Segment Open

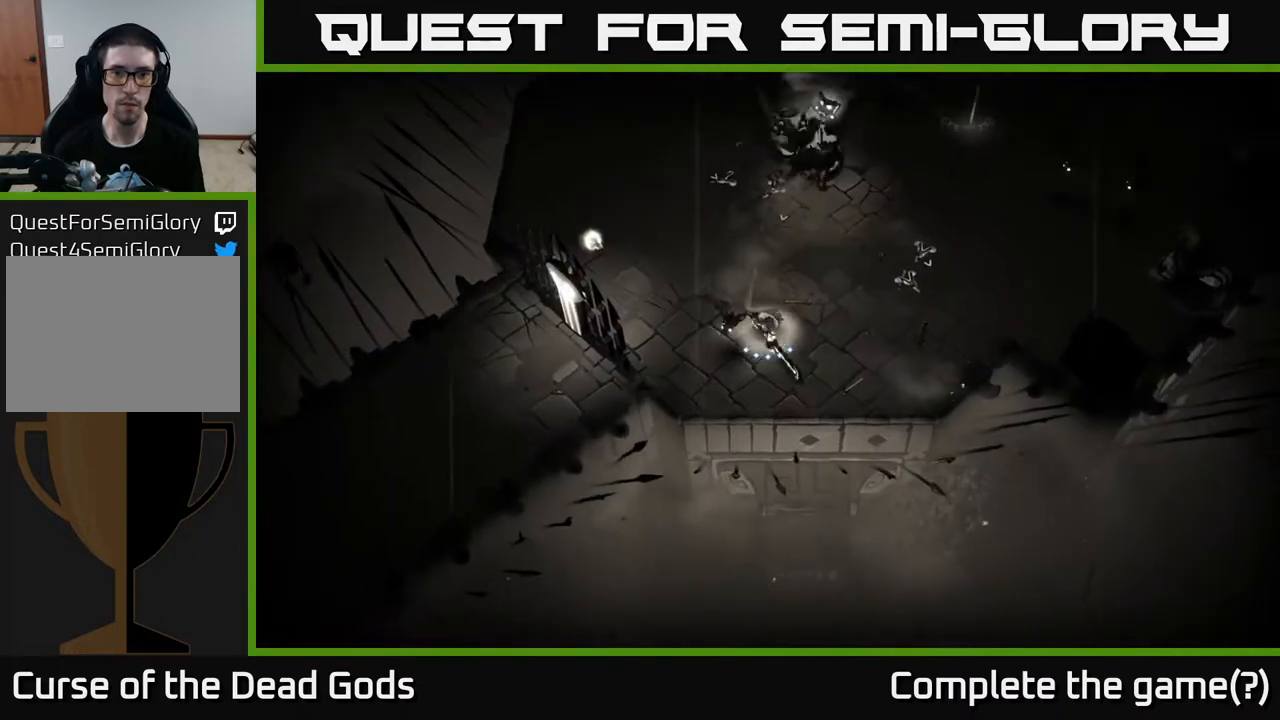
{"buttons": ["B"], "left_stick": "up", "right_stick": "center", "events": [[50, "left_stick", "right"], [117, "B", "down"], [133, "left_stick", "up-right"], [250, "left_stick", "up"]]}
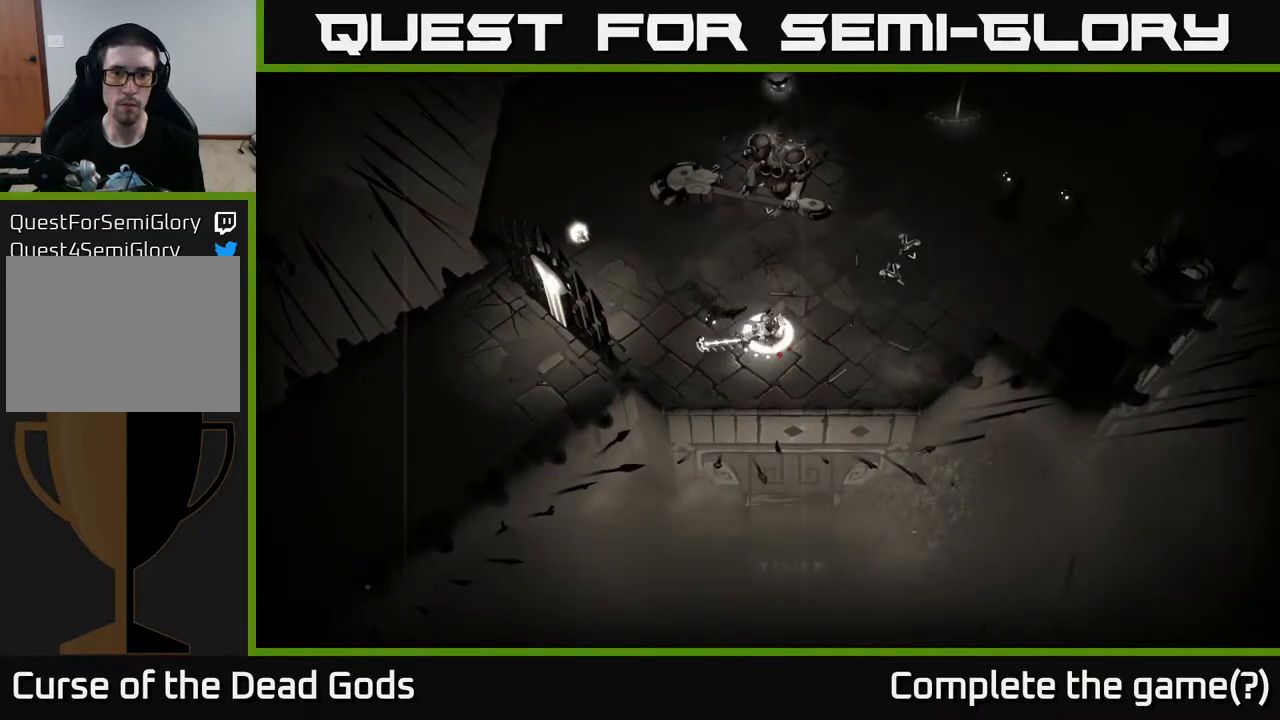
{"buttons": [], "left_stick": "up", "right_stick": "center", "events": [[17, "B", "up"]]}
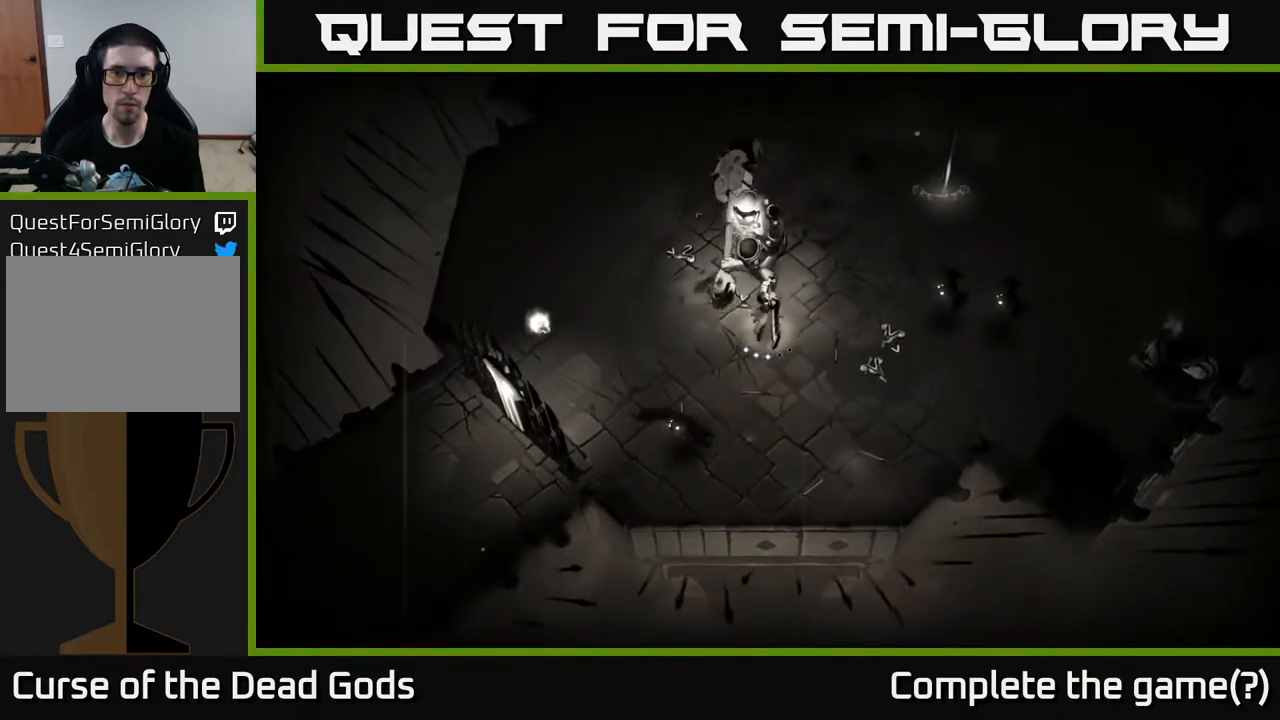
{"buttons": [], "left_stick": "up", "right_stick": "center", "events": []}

Segment Closed

Work order. Every line of the material above should be repeated exactly, except for the pictures.

Finished task.
{"buttons": ["B"], "left_stick": "up", "right_stick": "center", "events": [[50, "left_stick", "right"], [117, "B", "down"], [133, "left_stick", "up-right"], [250, "left_stick", "up"]]}
{"buttons": [], "left_stick": "up", "right_stick": "center", "events": [[17, "B", "up"]]}
{"buttons": [], "left_stick": "up", "right_stick": "center", "events": []}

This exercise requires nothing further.